While pet owners are now educating themselves more, they still expect manufacturers to offer more thorough information about ingredients and more.
“Consumers are looking for high-quality, minimally processed products and transparency from manufacturers,” says Tracey Hatch-Rizzi, vice president and co-founder of Radagast Pet Food, Inc., based in Portland, Ore. “People are making more informed choices than they used to and are really seeing the changes that happen in their pets as a result of proper diet and nutrition. Today, more pet owners are wanting the same quality of products for their pets that they use for themselves.”
Retailers can succeed in the natural space by merchandising the right products and making it easy for shoppers to get more information.
“Everyone needs to define what the term ‘natural’ is for them and make decisions on what products they carry that are in line with that definition, and then communicate that decision-making process forward to their employees,” says Hatch-Rizzi. “Many retailers are looking closely at what manufacturers are doing and the ingredients they’re using to help educate their staff and customers. The more knowledgeable the staff is about the products in the ‘natural’ category, the easier it will be to impart information to customers to help them decide on products that are best for their pets.”

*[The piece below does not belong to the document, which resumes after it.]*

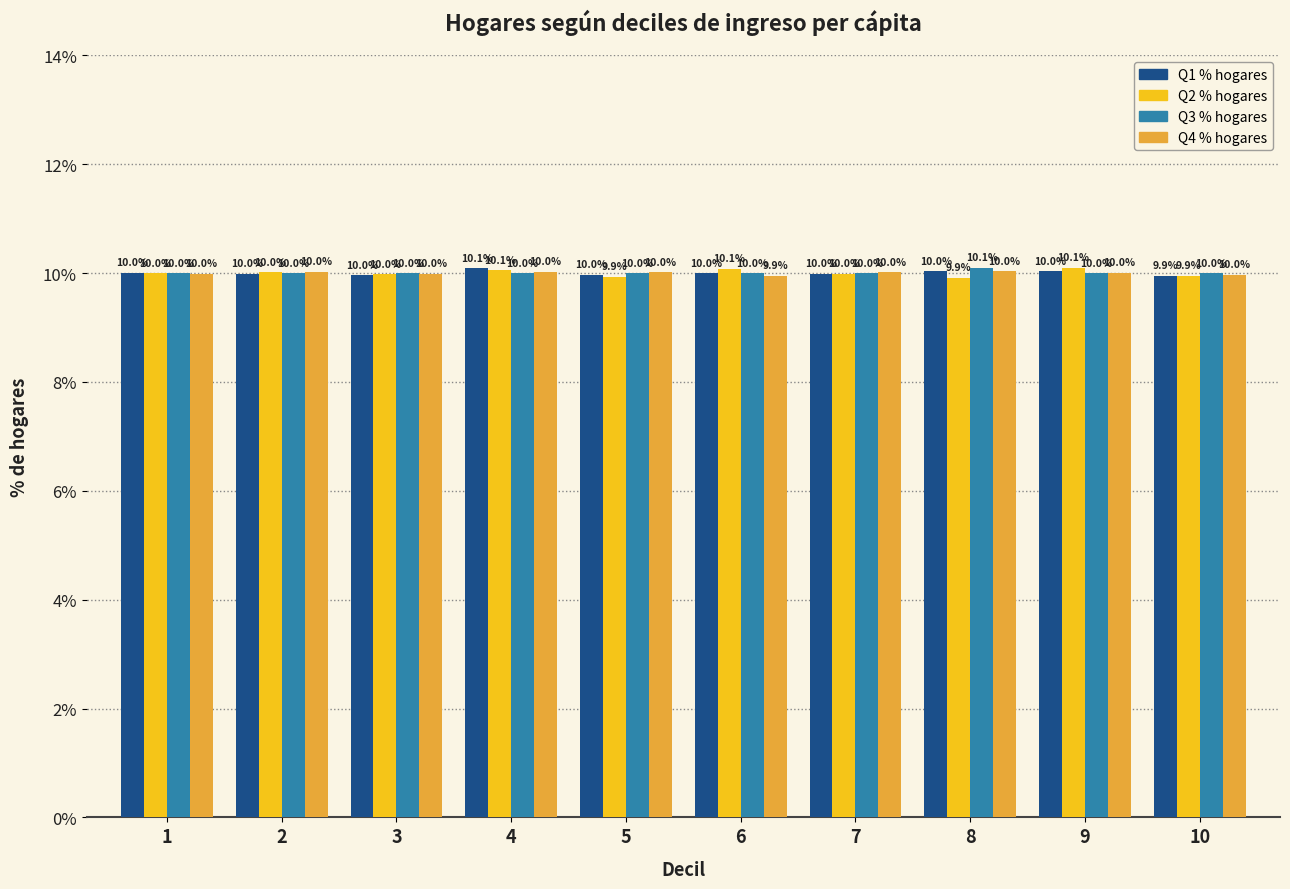

What is the sum of all Q1 % hogares values?

100.0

Radagast recently launched its Natural Pork Recipe, the sixth protein in the Rad Cat Raw Diet line of raw food for cats. It will be available in three sizes. The natural pork is raised without antibiotics, hormones or growth stimulants.
“We have been making this pork variety for our cats for almost a year now,” she says. “We tried different cuts of meat, but found the shoulder has the perfect balance of protein and fat. It’s very lean and flavorful, and our cats absolutely love it.”